Predominio degli azzurri, però Higuain e Insigne non sono ispirati e al resto pensa Szczesny.

Nuova prestazione rinunciataria dopo quella col Bate: preso il punto voluto.

Scrive la gazzetta: Come una bella ragazza che non balla. Come un film tanto atteso che ti delude. Come le apparenze che ingannano e le aspettative che vanno in frantumi. Come le statistiche da buttare nel cestino.

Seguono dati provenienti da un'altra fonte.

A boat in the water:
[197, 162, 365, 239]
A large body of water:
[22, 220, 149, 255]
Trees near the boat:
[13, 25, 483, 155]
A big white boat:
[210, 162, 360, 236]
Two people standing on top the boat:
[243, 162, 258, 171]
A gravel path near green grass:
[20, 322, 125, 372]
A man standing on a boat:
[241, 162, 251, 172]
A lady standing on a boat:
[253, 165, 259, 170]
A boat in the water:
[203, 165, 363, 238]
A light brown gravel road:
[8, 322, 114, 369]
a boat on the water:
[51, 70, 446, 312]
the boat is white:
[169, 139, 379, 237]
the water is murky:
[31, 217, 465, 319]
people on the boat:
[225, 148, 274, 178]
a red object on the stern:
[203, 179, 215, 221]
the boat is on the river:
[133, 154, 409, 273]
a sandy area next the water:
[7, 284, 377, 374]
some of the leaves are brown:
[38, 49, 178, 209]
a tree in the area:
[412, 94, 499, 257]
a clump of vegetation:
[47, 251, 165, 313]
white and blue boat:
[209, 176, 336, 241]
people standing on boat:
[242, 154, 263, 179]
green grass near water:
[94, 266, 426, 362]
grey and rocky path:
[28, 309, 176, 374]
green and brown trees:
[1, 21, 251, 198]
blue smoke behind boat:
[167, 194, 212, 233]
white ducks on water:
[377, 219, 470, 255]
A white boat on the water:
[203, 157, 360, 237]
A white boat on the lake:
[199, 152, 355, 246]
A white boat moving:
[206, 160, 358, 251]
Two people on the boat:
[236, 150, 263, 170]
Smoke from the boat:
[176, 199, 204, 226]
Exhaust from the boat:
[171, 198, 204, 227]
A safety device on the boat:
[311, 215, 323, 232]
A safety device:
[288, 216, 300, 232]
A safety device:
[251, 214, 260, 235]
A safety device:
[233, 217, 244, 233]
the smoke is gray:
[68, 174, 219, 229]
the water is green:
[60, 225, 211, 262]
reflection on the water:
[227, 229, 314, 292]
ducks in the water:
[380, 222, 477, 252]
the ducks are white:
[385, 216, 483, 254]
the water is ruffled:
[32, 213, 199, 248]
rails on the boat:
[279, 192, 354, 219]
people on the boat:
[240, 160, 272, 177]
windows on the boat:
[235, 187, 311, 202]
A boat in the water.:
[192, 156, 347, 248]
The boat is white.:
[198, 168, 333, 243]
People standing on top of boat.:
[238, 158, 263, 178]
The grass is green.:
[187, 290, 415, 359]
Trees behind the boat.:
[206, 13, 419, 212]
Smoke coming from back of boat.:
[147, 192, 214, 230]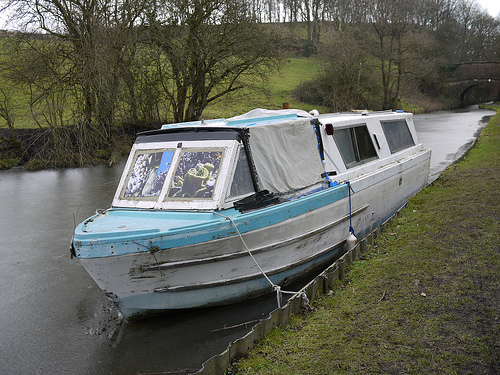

Come la partita che non t’aspetti. Se qualcuno si fosse sintonizzato su Napoli- Roma soltanto a 5 minuti dalla fine, avrebbe avuto l’impressione della sfida annunciata, piena di occasioni e tentativi di superarsi per non perdere troppo terreno dalla vetta. Gran legnata
di Hamsik, prodezza di Szczesny. Incursione velenosa di Mertens, altra prodezza del portiere
dal cognome con meno vocali al mondo.

Invece sono state le uniche azioni a rete della supposta grande sfida. Le squadre da 58 gol in due, il Napoli che in campionato segnava da 25 partite di fila al San Paolo, Higuain che inseguiva il record di Maradona (9 gare di seguito in gol tra le mura
amiche), la Roma che da 7 anni almeno un tiro in porta in Serie A lo faceva: ci si poteva aspettare un sacco di cose. Sono state tutte disattese. Tra Higuain e Dzeko è spuntato Szczesny, Zero gol, partita bruttina e stagionata, un punto che fa poca classifica, mentre l’Inter viaggia a ritmi diversi e si sente sempre più forte e la Juve che sorpassa
proprio la Roma, urlando: stiamo arrivando.